- Jackson and Ellamarie Woolley
- Born: Ellamarie Packard 1913 San Diego, California
- Died: 1976 (aged 62–63)
- Education: San Diego State College; Los Angeles Art Center;
- Known for: Enamel art, murals
- Spouse: Jackson Woolley

= Ellamarie Woolley =

San Diego artist (1913–1976)

Ellamarie Woolley (1913–1976) was an American enamel artist, muralist, and educator. She and her husband, Jackson Woolley (1910-1992) collaborated on enamel pieces. The School of Art+Design at San Diego State University established a scholarship in her name.

==Early life and education==
Born in San Diego, California as Ellamarie Packard, Woolley studied art at San Diego State College and Los Angeles Art Center.

==Career==

Ellamarie Woolley, Women with Birds, Ceramic Tiles, 15 x 20 inches

===Enamel artist with Jackson Woolley===
She met her husband Jackson Woolley while working as an art teacher at Francis W. Parker School (San Diego). They learned the craft together and created enamel pieces collaboratively until 1965, when they started producing works independently.

== Task description ==
According to the article on Ellamarie Woolley, where was she working when she met her husband, Jackson Woolley?

== Data entries ==
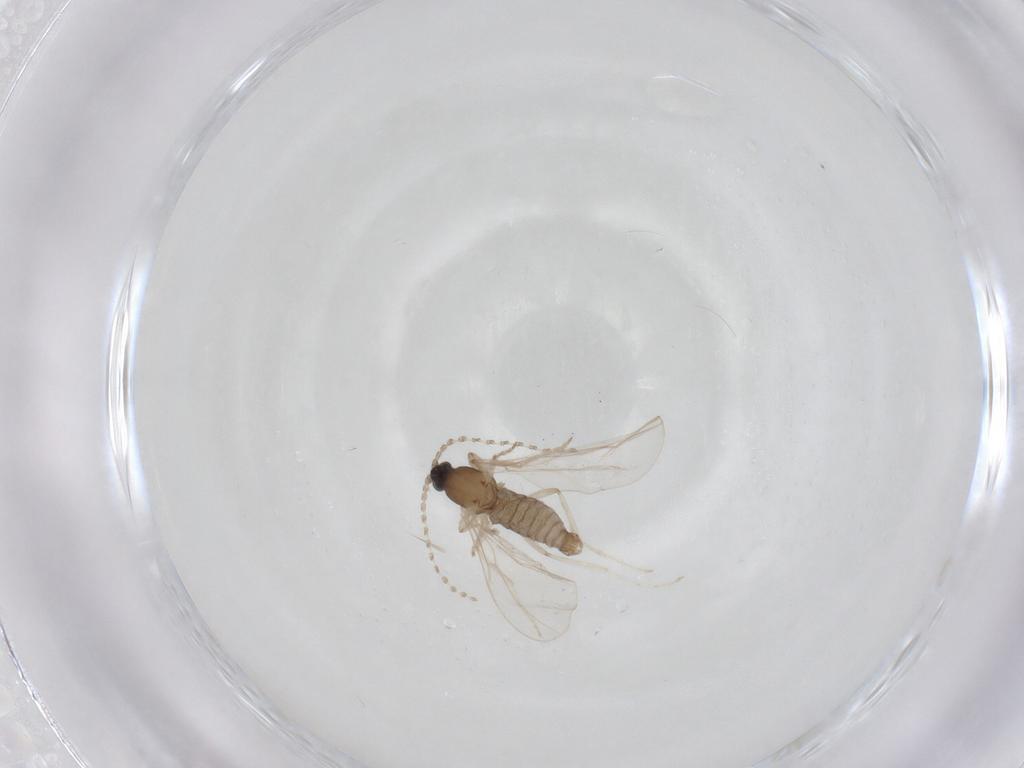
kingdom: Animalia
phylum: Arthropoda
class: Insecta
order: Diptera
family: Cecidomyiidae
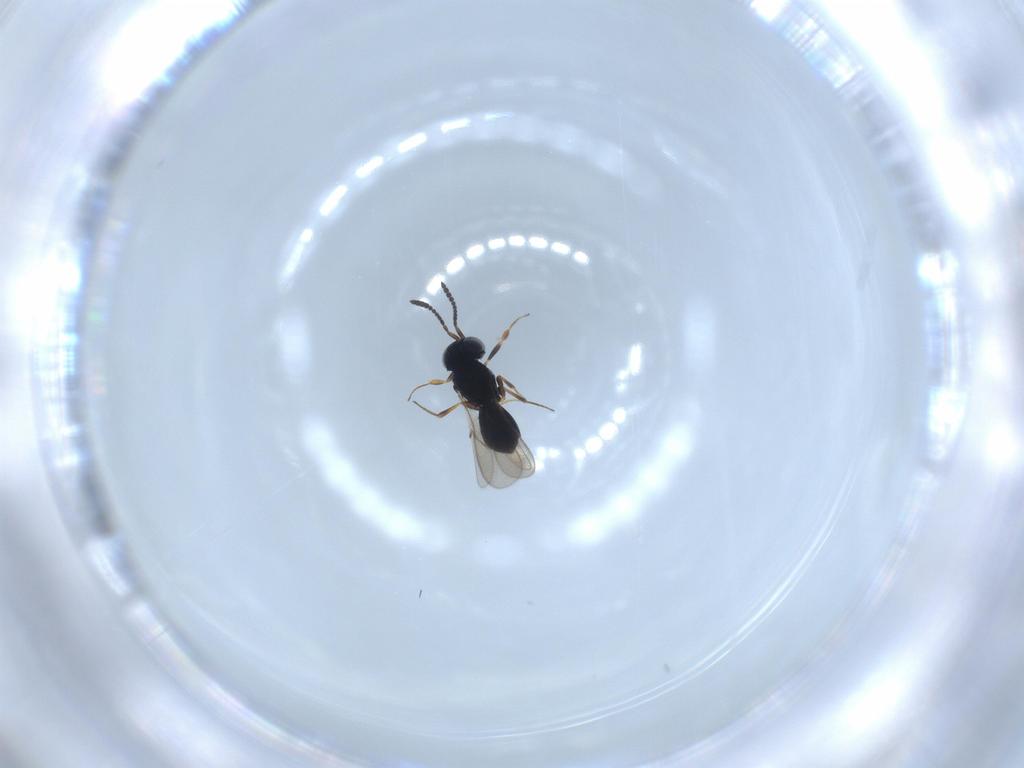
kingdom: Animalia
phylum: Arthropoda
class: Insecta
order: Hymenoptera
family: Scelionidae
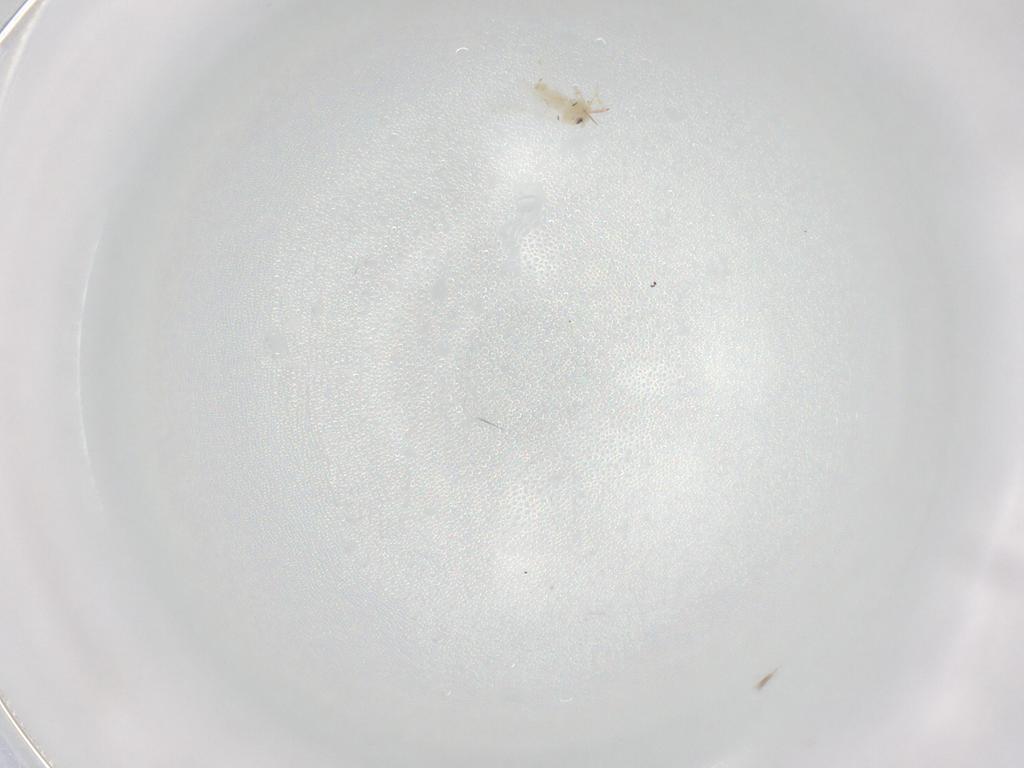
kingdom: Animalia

== Solution for this problem ==
She was working as an art teacher at Francis W. Parker School in San Diego.